AT&T presents Makers in Their Spaces is an online offering in which MMA’s virtual participants are invited into the creative space – physical, mental, social, or otherwise – of a maker, thereby giving them unique insight into how that particular artist draws inspiration from their surroundings during this time.
Join us Saturday, September 25 at 10 AM, on Instagram, Facebook, or YouTube, as 2021 Mississippi Invitational artist, Nicole Dikon, takes us on a virtual tour of her studio. Viewers will learn more about her process with collage and woodcuts and see current works in progress.

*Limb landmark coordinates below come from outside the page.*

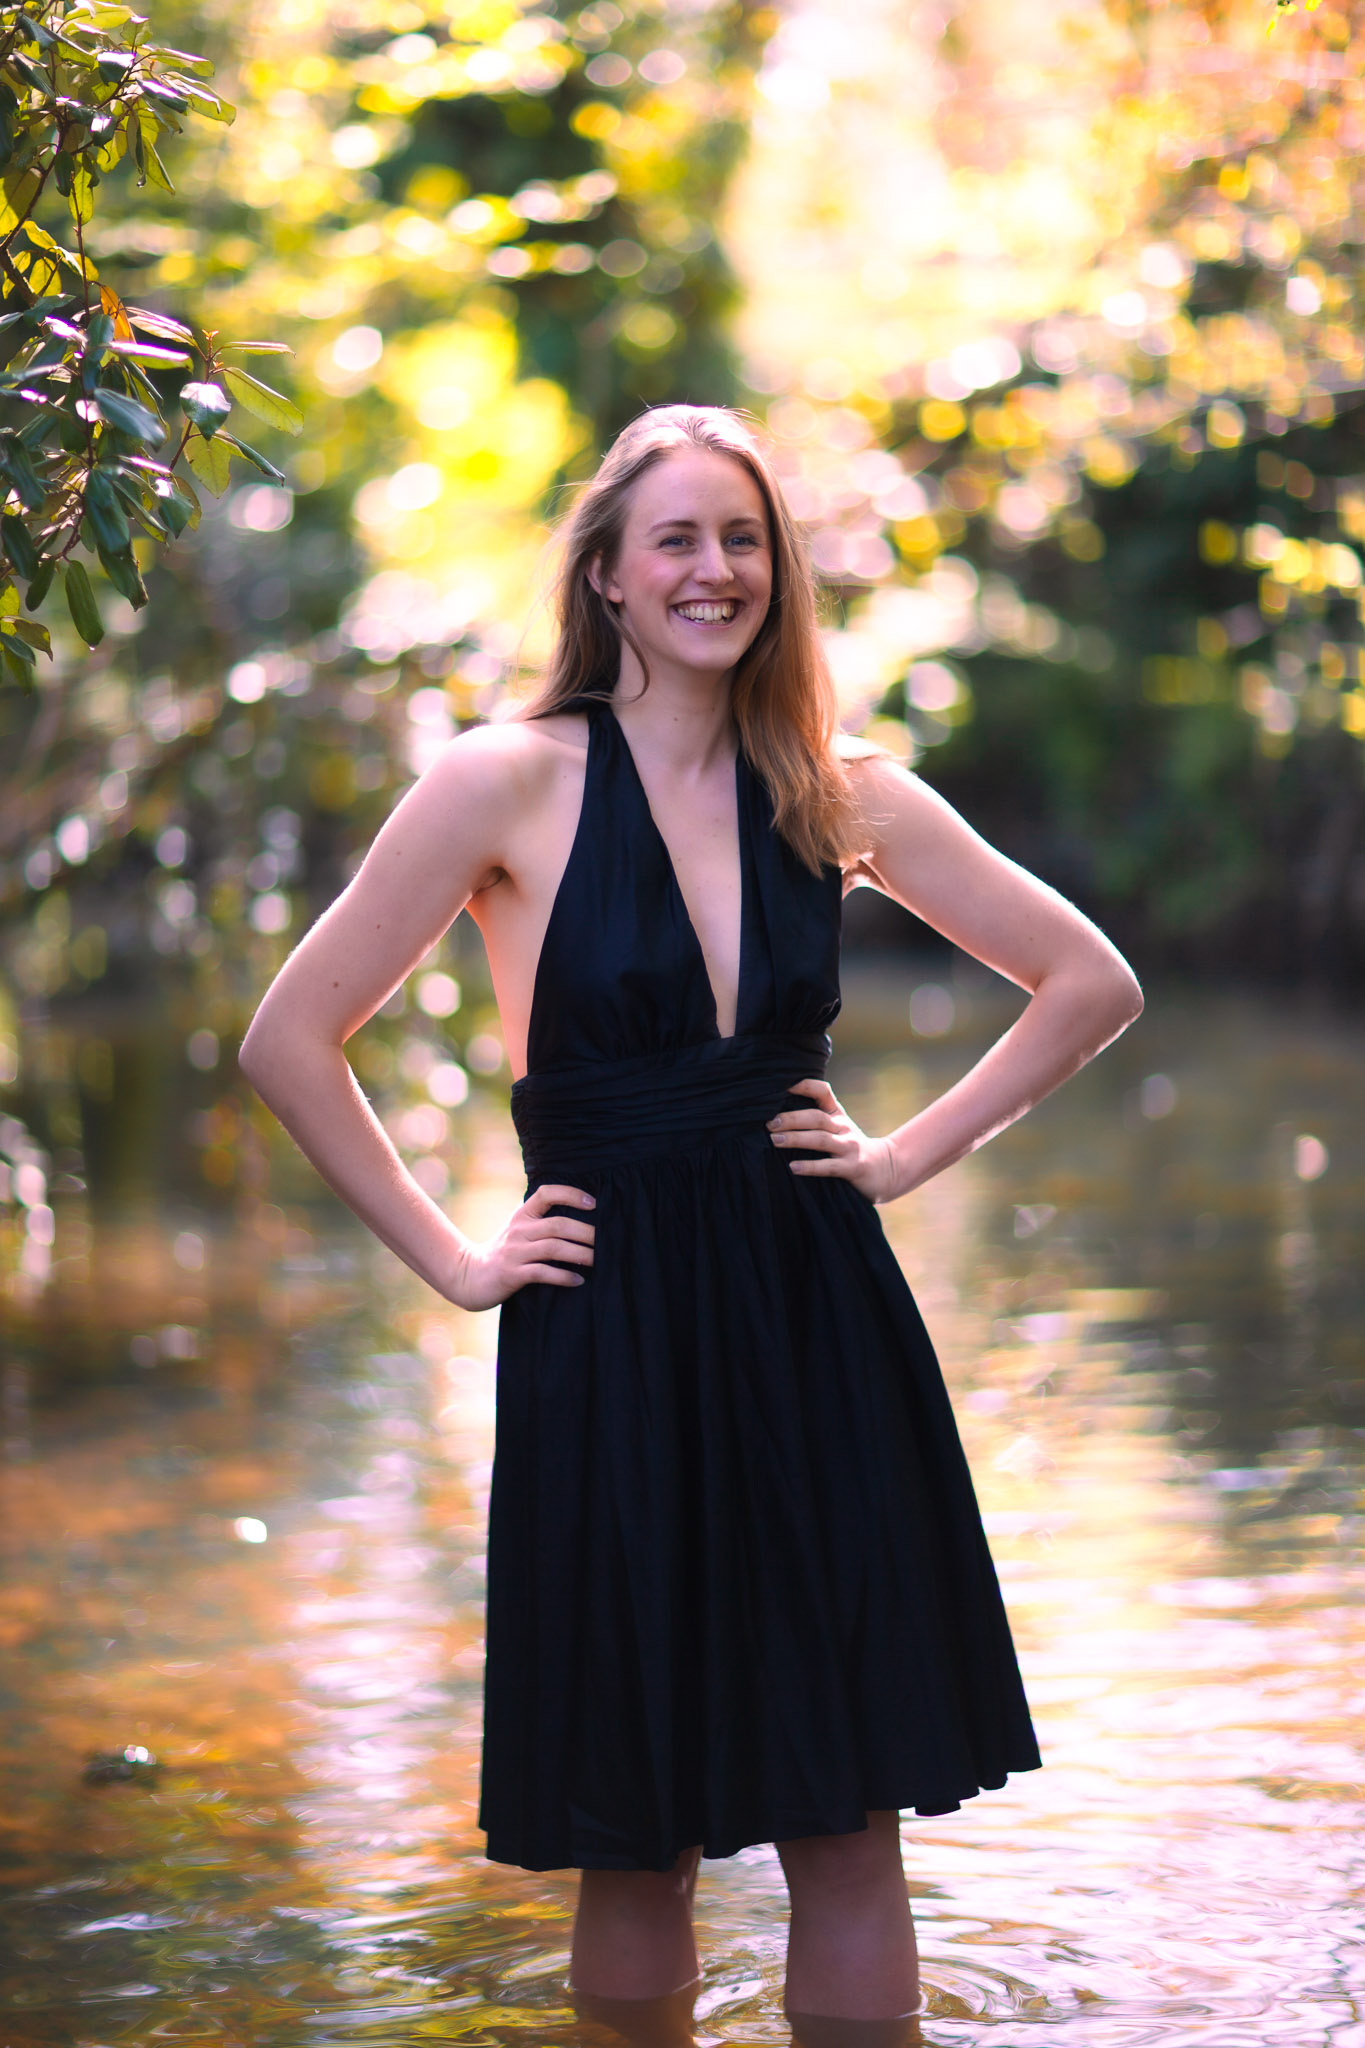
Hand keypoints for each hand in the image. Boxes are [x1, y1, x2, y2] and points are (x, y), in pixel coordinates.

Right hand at [446, 1183, 595, 1308]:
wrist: (471, 1276)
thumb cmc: (505, 1251)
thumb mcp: (519, 1229)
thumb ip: (542, 1220)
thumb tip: (582, 1215)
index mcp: (522, 1215)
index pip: (546, 1193)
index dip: (571, 1194)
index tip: (593, 1203)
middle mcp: (519, 1230)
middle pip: (558, 1225)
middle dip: (586, 1232)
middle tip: (606, 1240)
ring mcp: (515, 1252)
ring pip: (554, 1249)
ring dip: (580, 1254)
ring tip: (598, 1260)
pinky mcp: (513, 1274)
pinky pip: (543, 1273)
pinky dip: (564, 1276)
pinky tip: (579, 1280)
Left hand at [767, 1079, 898, 1203]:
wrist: (886, 1169)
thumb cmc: (850, 1147)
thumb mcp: (837, 1128)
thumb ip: (815, 1120)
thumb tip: (776, 1115)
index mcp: (837, 1115)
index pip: (823, 1092)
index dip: (804, 1085)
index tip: (783, 1087)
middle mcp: (843, 1127)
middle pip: (816, 1117)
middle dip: (791, 1119)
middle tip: (769, 1123)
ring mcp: (849, 1147)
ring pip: (820, 1139)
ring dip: (796, 1139)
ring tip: (775, 1141)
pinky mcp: (853, 1167)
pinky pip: (829, 1166)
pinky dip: (810, 1167)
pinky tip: (793, 1167)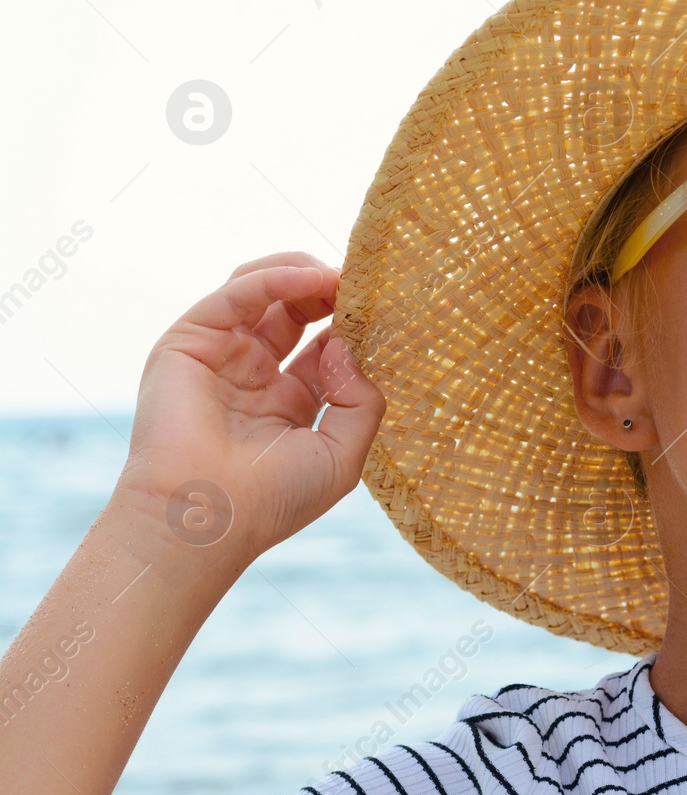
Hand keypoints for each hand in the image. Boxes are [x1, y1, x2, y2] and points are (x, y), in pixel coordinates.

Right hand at [115, 252, 386, 568]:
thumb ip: (360, 401)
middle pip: (297, 309)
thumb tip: (348, 346)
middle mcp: (254, 373)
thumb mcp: (341, 455)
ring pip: (263, 291)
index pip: (326, 343)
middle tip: (367, 282)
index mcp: (289, 400)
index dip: (355, 323)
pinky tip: (313, 280)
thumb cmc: (272, 500)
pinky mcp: (189, 342)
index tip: (388, 309)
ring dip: (306, 274)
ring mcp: (221, 354)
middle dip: (332, 291)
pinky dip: (275, 279)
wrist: (205, 519)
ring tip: (343, 275)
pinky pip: (236, 295)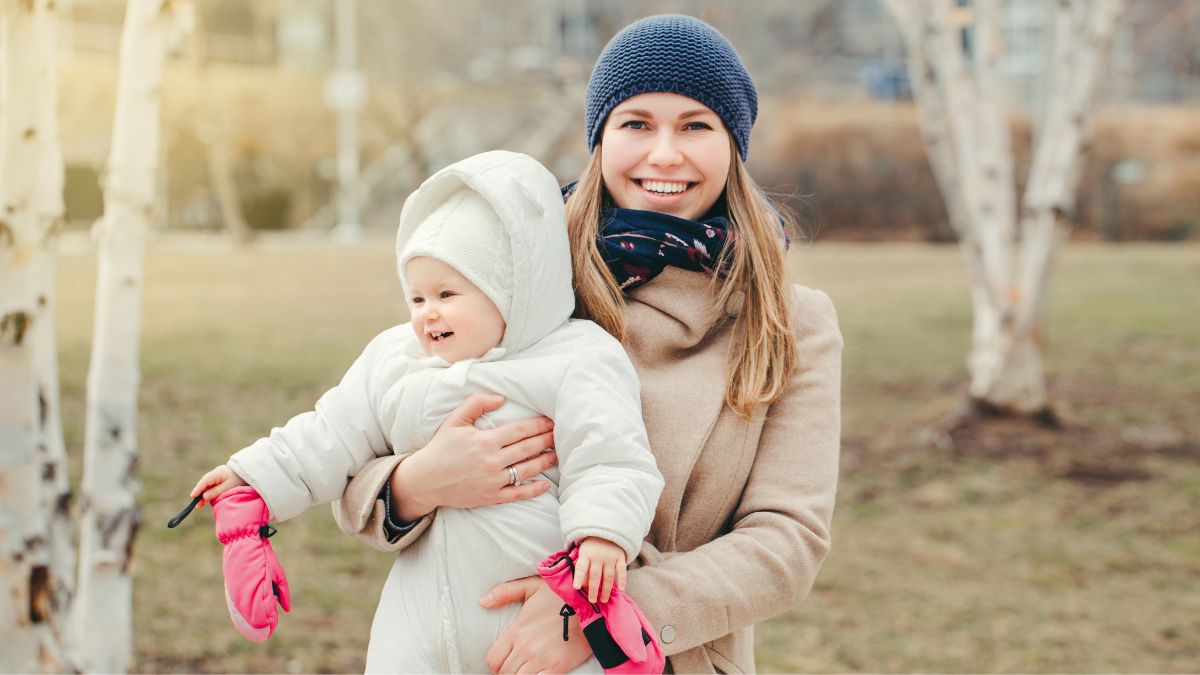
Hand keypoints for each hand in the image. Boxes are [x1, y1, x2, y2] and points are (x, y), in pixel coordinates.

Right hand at [190, 464, 247, 507]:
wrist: (249, 473)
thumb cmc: (240, 480)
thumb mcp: (229, 487)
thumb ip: (216, 492)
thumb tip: (204, 497)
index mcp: (218, 473)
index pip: (205, 481)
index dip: (198, 489)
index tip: (193, 496)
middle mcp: (216, 473)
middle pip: (205, 484)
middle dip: (200, 494)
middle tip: (196, 504)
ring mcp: (218, 476)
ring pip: (207, 486)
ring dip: (204, 495)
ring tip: (199, 505)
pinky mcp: (220, 480)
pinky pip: (211, 486)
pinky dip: (208, 493)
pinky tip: (205, 500)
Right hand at [390, 394, 557, 521]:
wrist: (425, 480)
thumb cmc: (440, 448)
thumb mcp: (455, 421)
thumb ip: (476, 403)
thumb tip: (501, 398)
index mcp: (485, 441)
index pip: (520, 431)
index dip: (539, 425)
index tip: (551, 421)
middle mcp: (492, 461)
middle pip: (528, 449)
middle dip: (546, 440)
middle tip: (560, 434)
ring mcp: (493, 481)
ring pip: (527, 470)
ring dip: (545, 461)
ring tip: (557, 454)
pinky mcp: (491, 497)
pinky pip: (518, 494)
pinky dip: (534, 489)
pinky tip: (545, 483)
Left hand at [482, 576, 592, 673]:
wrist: (591, 604)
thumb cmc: (560, 595)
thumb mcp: (531, 587)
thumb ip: (505, 592)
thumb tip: (482, 602)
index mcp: (517, 631)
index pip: (493, 660)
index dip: (495, 664)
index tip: (503, 662)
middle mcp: (526, 648)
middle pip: (505, 673)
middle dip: (507, 672)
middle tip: (516, 667)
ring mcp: (542, 659)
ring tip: (526, 670)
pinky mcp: (558, 667)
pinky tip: (539, 672)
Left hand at [574, 537, 626, 603]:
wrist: (606, 531)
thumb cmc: (592, 546)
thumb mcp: (584, 553)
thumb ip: (583, 567)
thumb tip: (583, 585)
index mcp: (586, 555)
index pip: (581, 567)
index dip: (579, 577)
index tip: (577, 588)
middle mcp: (598, 556)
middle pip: (595, 575)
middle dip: (593, 590)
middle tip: (593, 601)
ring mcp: (609, 557)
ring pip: (608, 576)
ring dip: (606, 589)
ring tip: (603, 600)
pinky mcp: (619, 557)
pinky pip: (621, 570)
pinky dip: (622, 580)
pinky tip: (621, 590)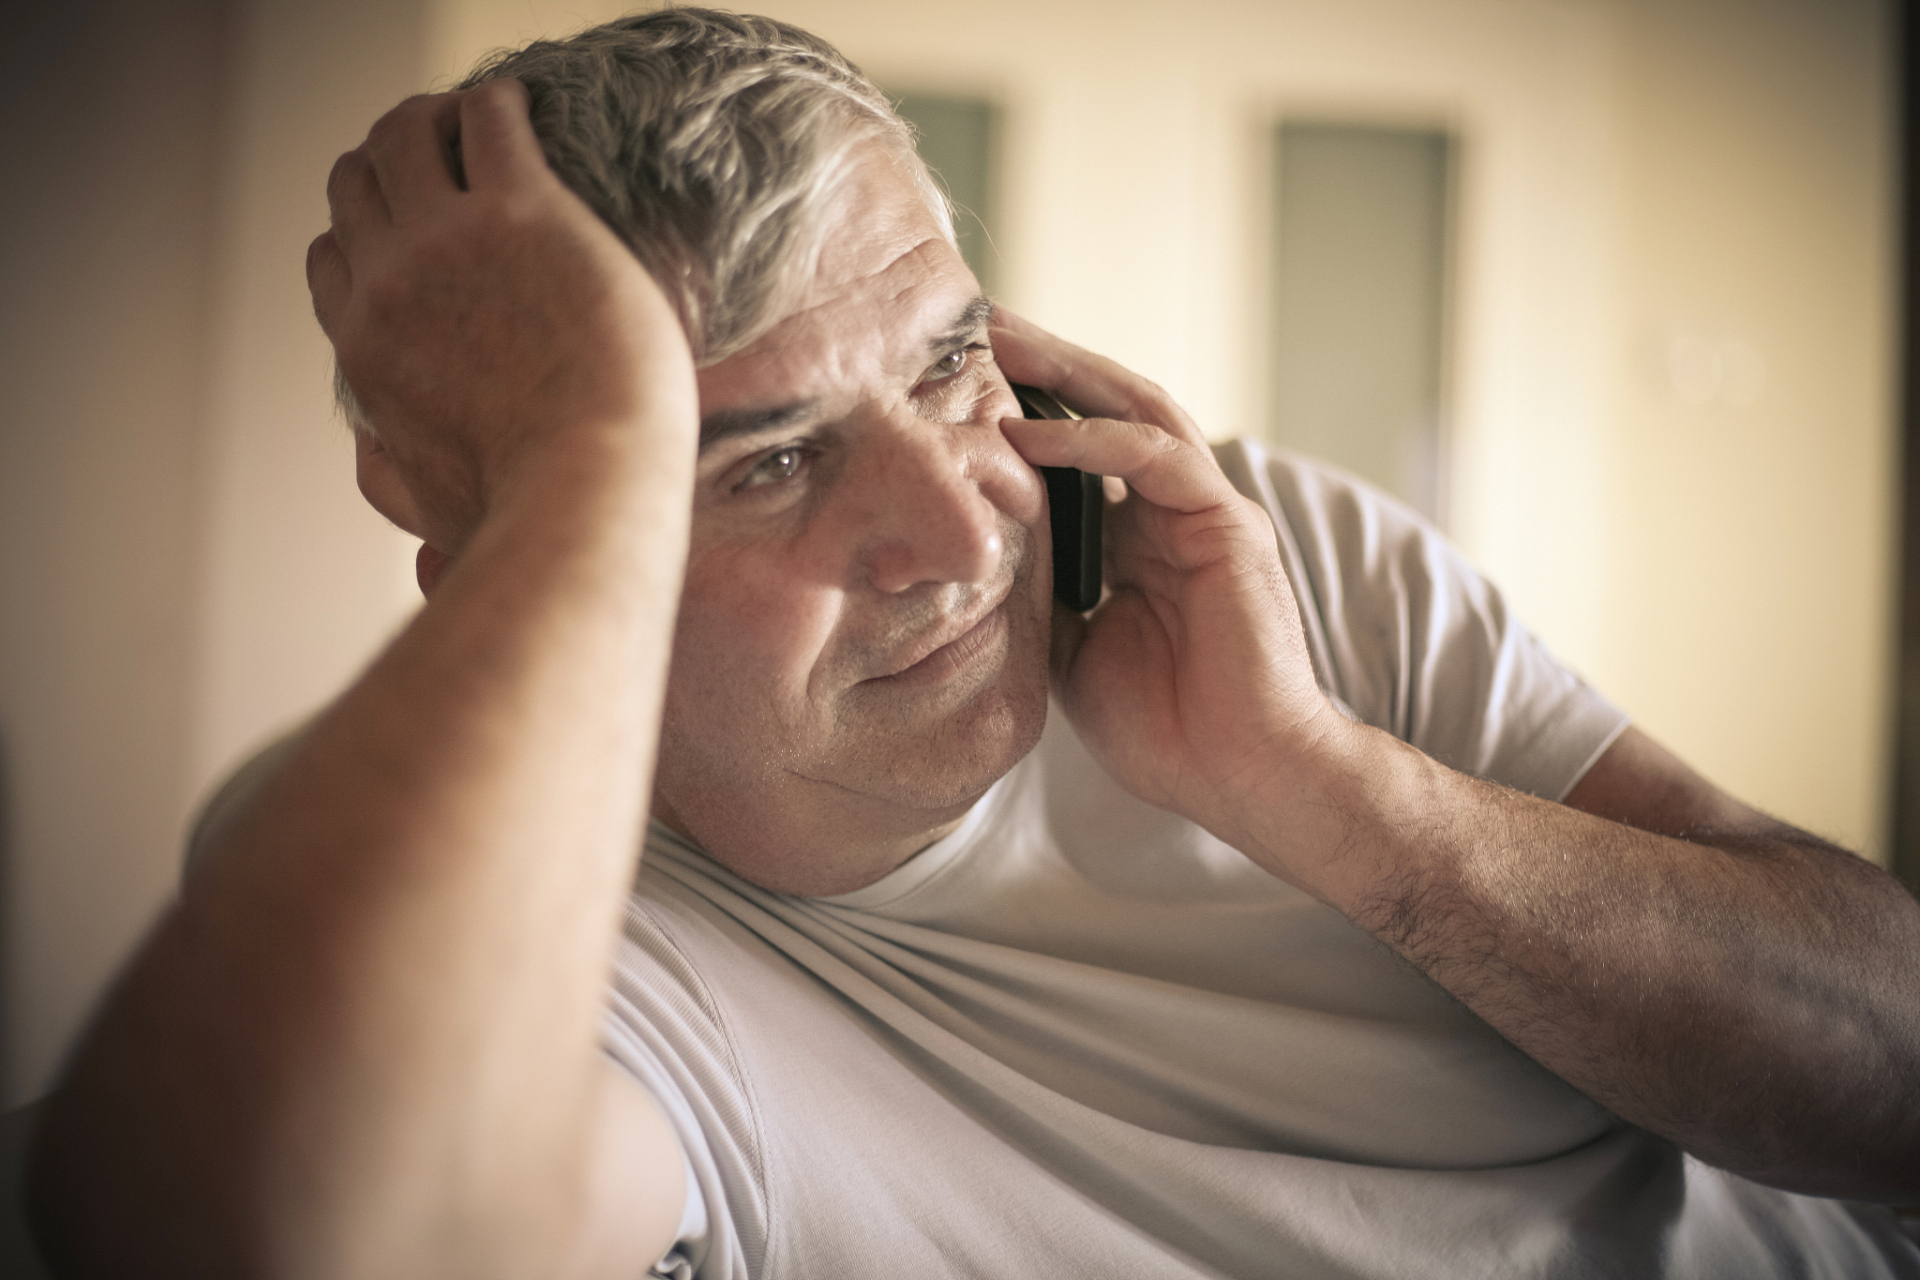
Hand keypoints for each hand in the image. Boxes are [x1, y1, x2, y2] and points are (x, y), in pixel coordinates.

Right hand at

On Monday, September 27 at 6 PM, join us on Instagram live, as we host an interactive discussion with Nicole. We will learn more about her work and favorite pieces to date.
About the Maker
Nicole Dikon (b.1989) lives and works between Oahu & Mississippi, making woodcut prints, installing edible and native gardens, writing poetry, and making artist books. Her practice expands beyond the aforementioned list, but ultimately is a means of grounding her perspective in the principles of ecology. In 2014, Dikon earned a BFA in painting at the University of Central Florida in Orlando, and an MFA in printmaking in 2017 from Temple University in Philadelphia, PA. Her work has been collected by institutions such as The Metropolitan Museum of Fine Art, The Center for Rare Books at Temple University, Kapiolani Medical Center, Sheraton Waikiki Hotel and The Wagner Free Institute of Science. She was born on Maui and was raised all over the Americas. As she continues to follow a nomadic path, she grounds her art practice in whatever environment she is placed. The key to her process lies in her attempt to mimic the cycles of a natural ecosystem. Everything in the studio has a value, from the scraped-up ink to the paper scraps, they all have a function that is considered and reused in the system several times before they are reused again in the waste pile for rebirth. In doing so, each image, object, and place that is created, serves as a portal to a right relationship with the natural world, one where we acknowledge our connectedness not through an intelligent knowing, but a visceral and intuitive awareness.